+++ AUSGEWÄHLTER AUSZUG
Hinter Plexiglasschilden formierten sich Nationalgardisten – bewaffnet, aber zunächst passiv. Der Befehl zur Eskalation kam offenbar von weiter oben. Präsident Trump hatte zuvor persönlich 2.000 weitere Gardisten sowie 700 Marines nach Los Angeles beordert – gegen den ausdrücklichen Willen von Gouverneur Gavin Newsom und Bürgermeisterin Bass. Newsom sprach von einem „militärischen Sperrnetz“ über seiner Stadt und warf Trump vor, gezielt Unruhe zu stiften.

Das neue Gesicht des Ausnahmezustands

Inzwischen begleiten bewaffnete Gardisten ICE-Beamte bei Festnahmen. Was als Sicherung von Bundesgebäuden begann, ist in den Augen vieler Kalifornier längst zur schleichenden Militarisierung des öffentlichen Raums geworden. Newsom beantragte beim Bundesgericht eine einstweilige Verfügung gegen den Einsatz – doch bis zur Anhörung am Donnerstag können die Maßnahmen fortgesetzt werden.
++++++
+++ DATENAUSZUG
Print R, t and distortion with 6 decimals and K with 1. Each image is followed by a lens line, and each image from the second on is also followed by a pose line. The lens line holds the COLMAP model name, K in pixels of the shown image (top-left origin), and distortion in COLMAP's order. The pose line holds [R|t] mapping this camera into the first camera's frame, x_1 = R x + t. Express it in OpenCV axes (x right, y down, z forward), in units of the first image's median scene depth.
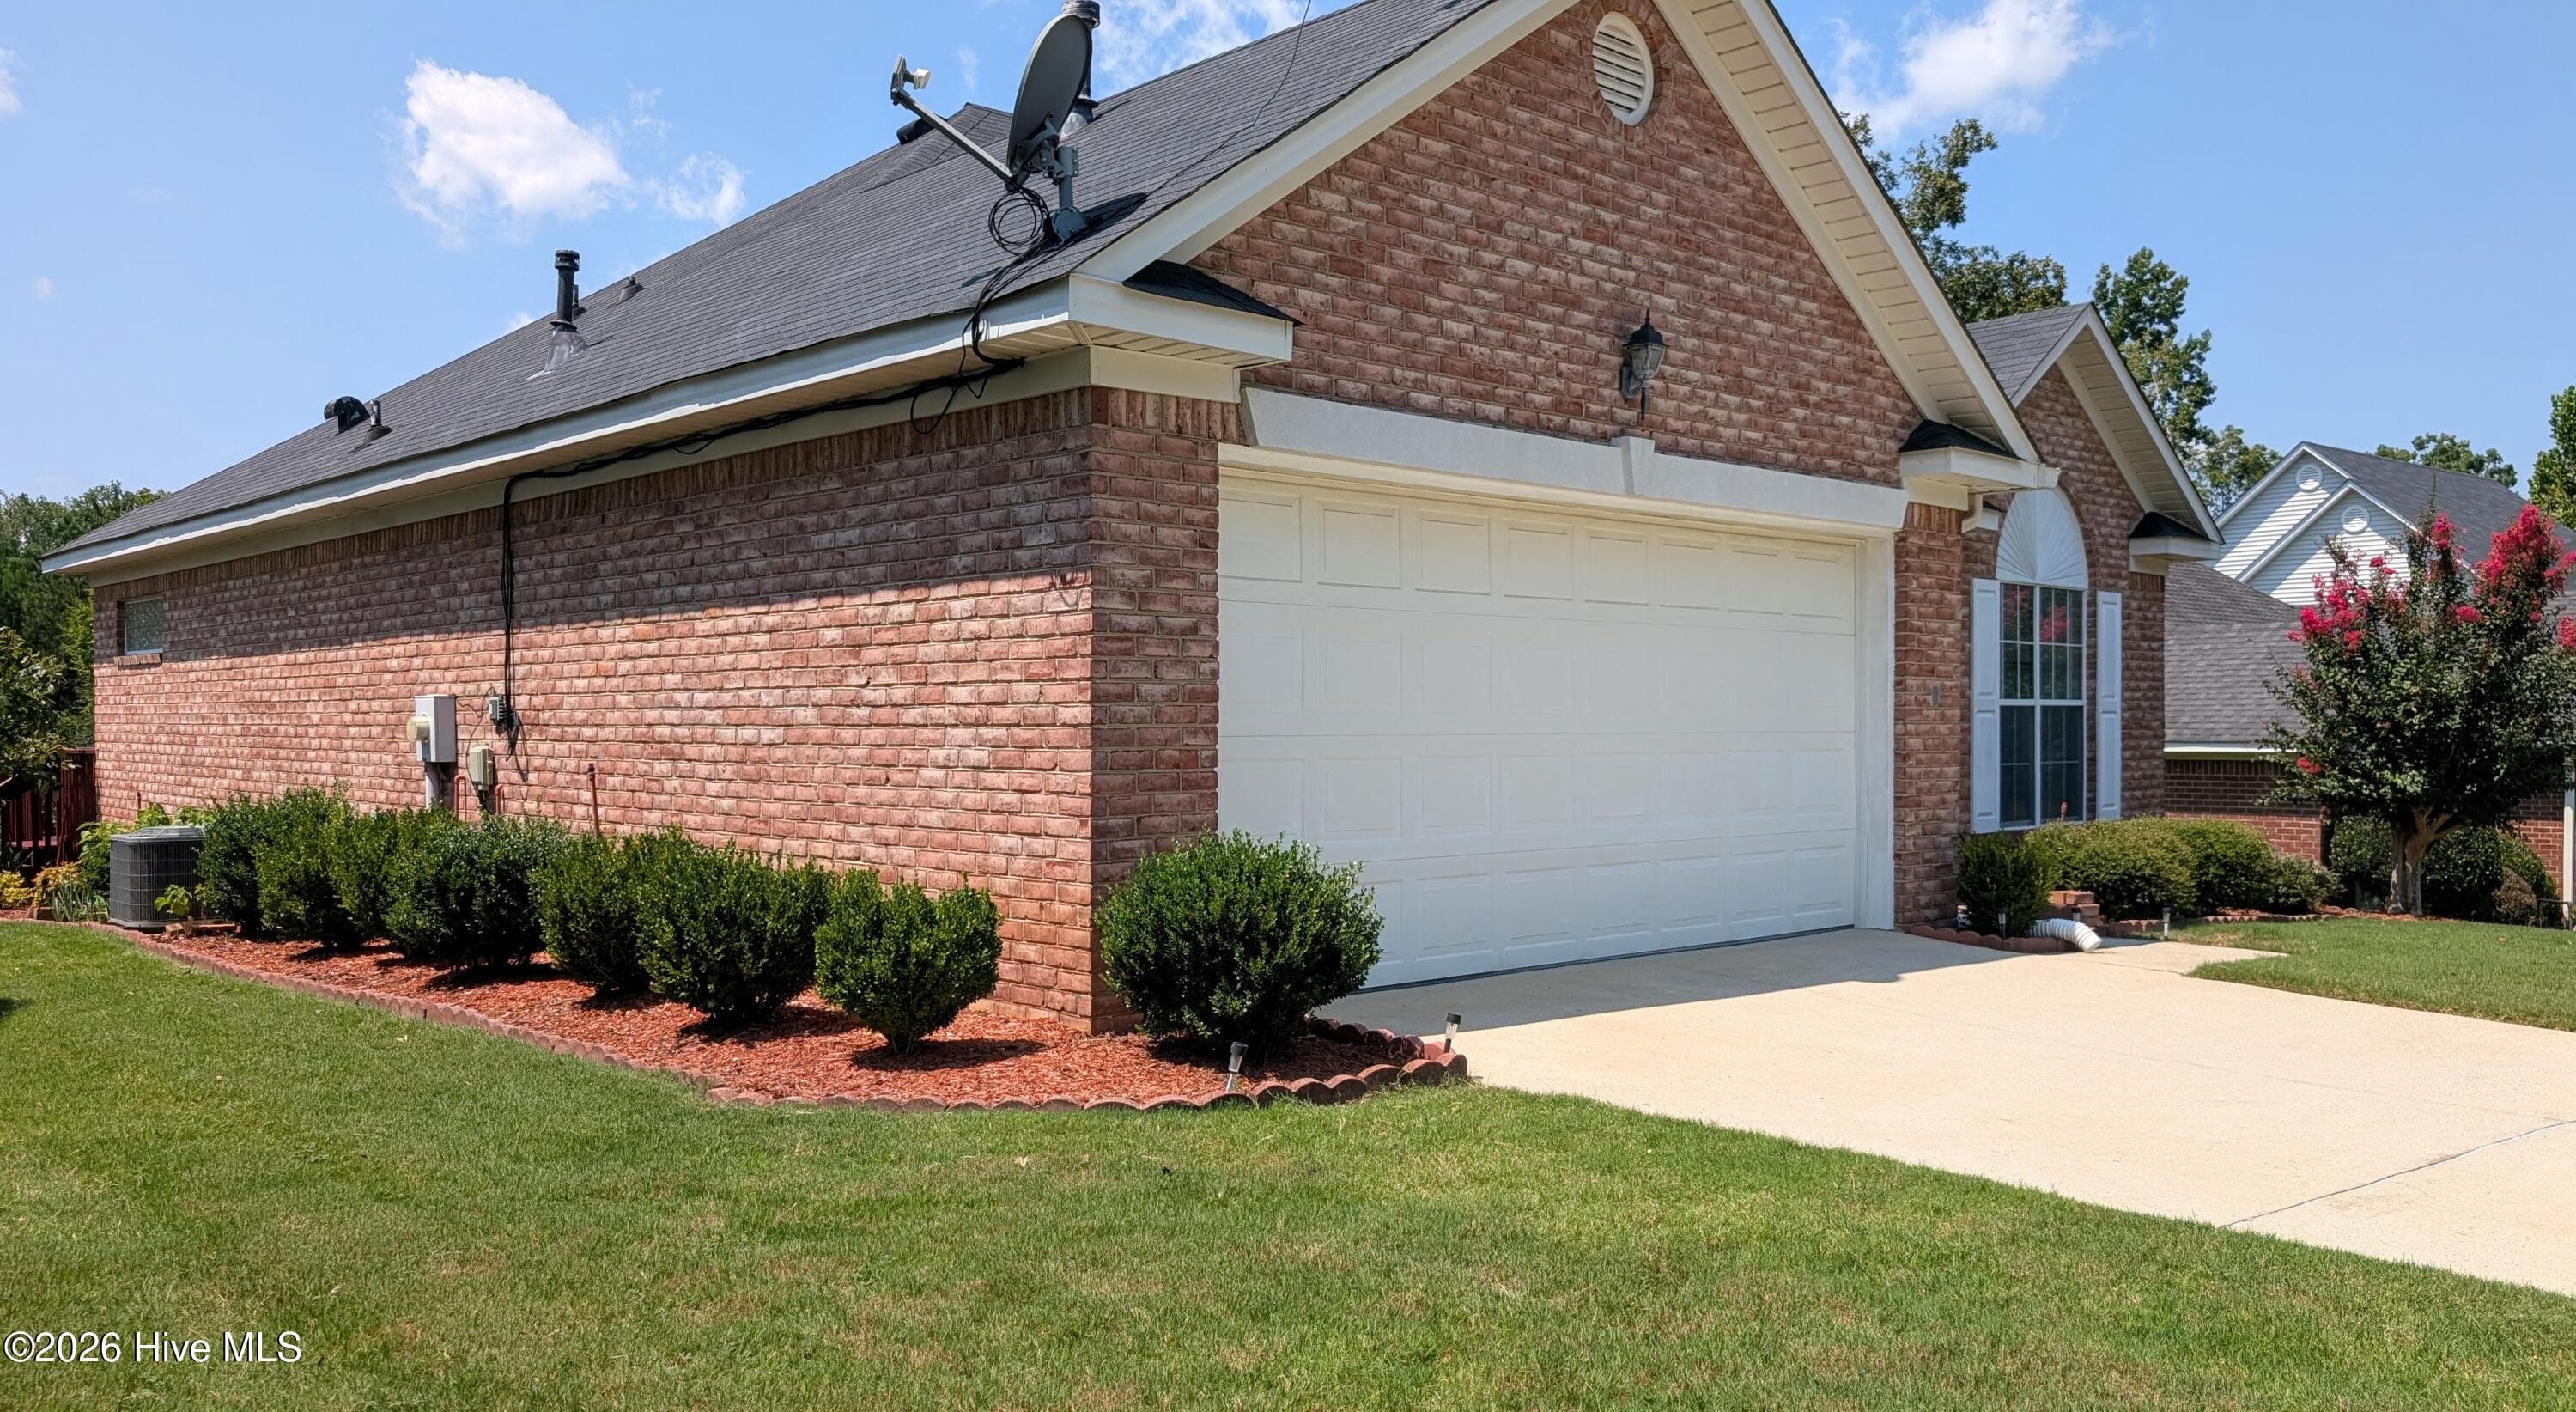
lens RADIAL K [[1868.3, 0, 1250.8], [0, 1868.3, 779.4], [0, 0, 1]] dist [0.101957, -0.419362]
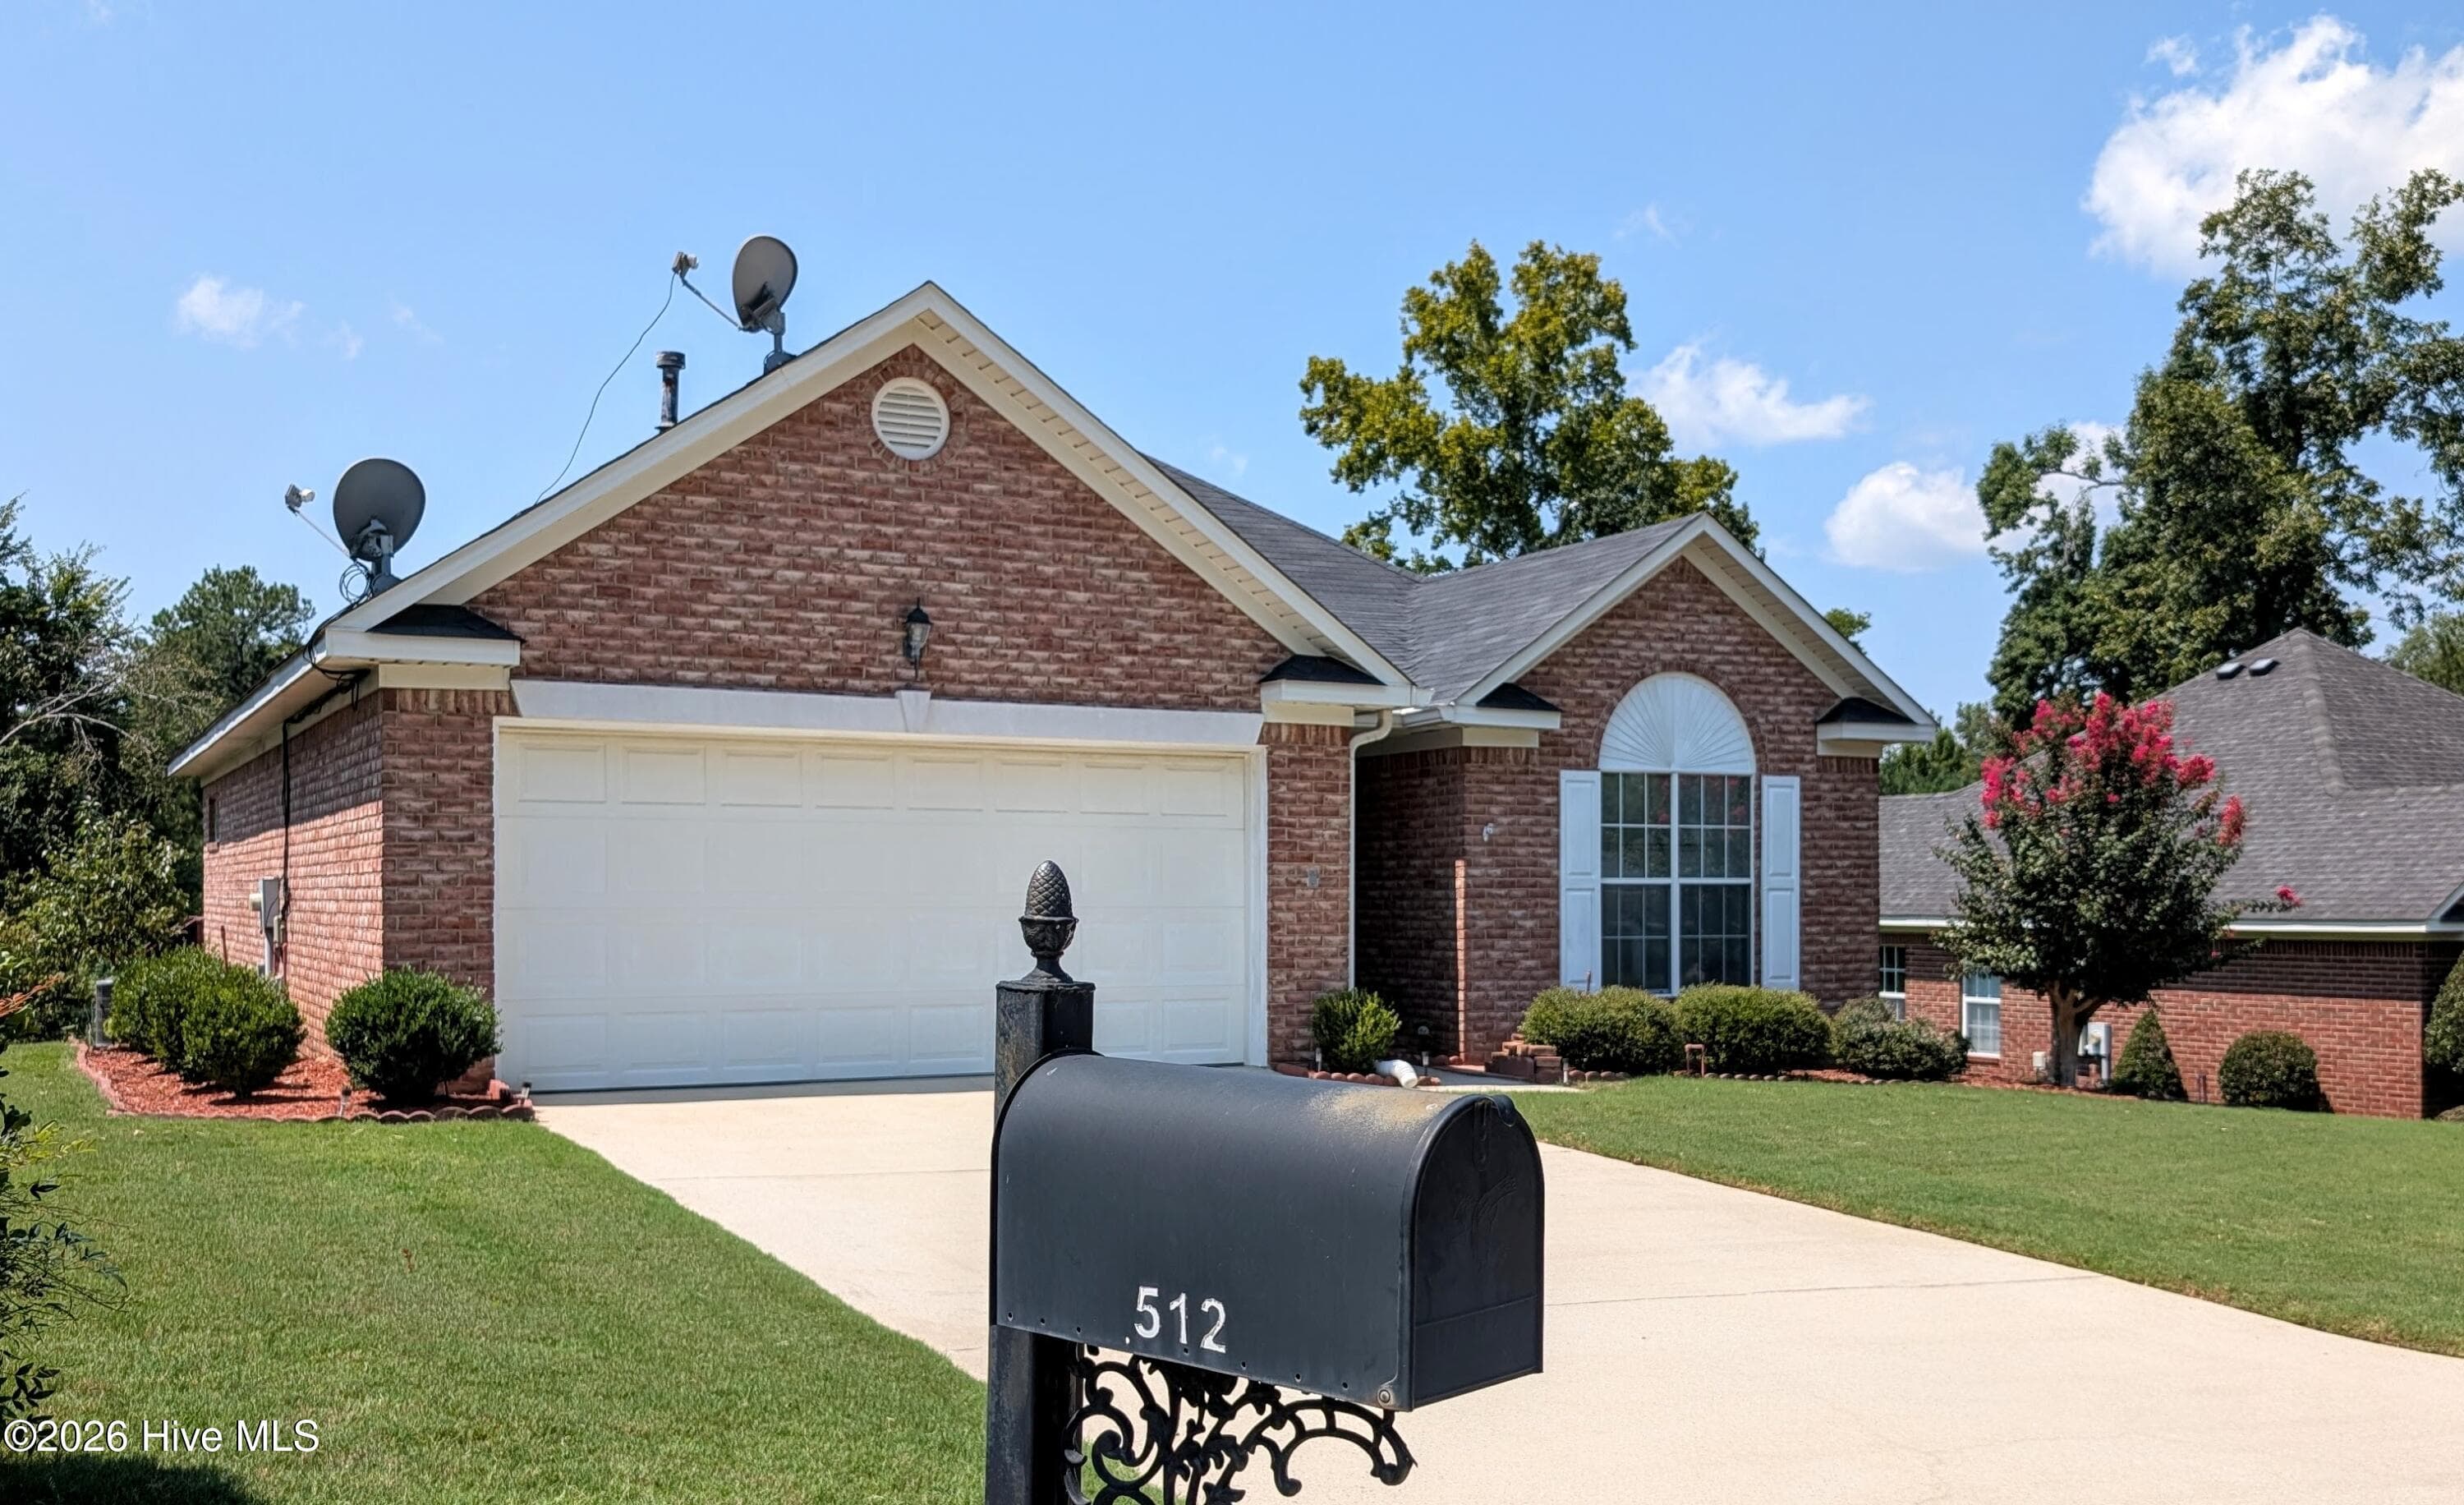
++++++
- _AUFGABE 1_:
Beantworte zum Text über den Einsatz in Los Angeles:
(a) Wie viele Marines beorderte Trump nach Los Angeles?
(b) Wen begleiten bewaffnete Gardisten inzwischen bei Festnahmen?
(c) An welchem Tag findet die Anhörung statt?
- _AUFGABE 2_: Führe den Text über den Einsatz in Los Angeles im Anschluss an seinen letzten Satz fort.
Die Auflistung steht in keinem Zusammenhang mit dem Text über den Einsatz in Los Angeles.

- _ERWARTETE ANTWORT 1_:
(a) 700
(b) ICE-Beamte
(c) Am Donnerstag

- _ERWARTETE ANTWORT 2_:
Trump selbst hält sich mit martialischer Rhetorik nicht zurück. In einer Rede in Fort Bragg bezeichnete er Demonstrierende als „Tiere“ und „fremde Feinde“. Zugleich ließ er durchblicken, dass er den Insurrection Act aktivieren könnte – ein Notstandsgesetz, das dem Präsidenten erlaubt, das Militär im Inland zur Aufstandsbekämpfung einzusetzen. Es wäre ein weiterer Schritt in eine Richtung, die vielen in Kalifornien Angst macht.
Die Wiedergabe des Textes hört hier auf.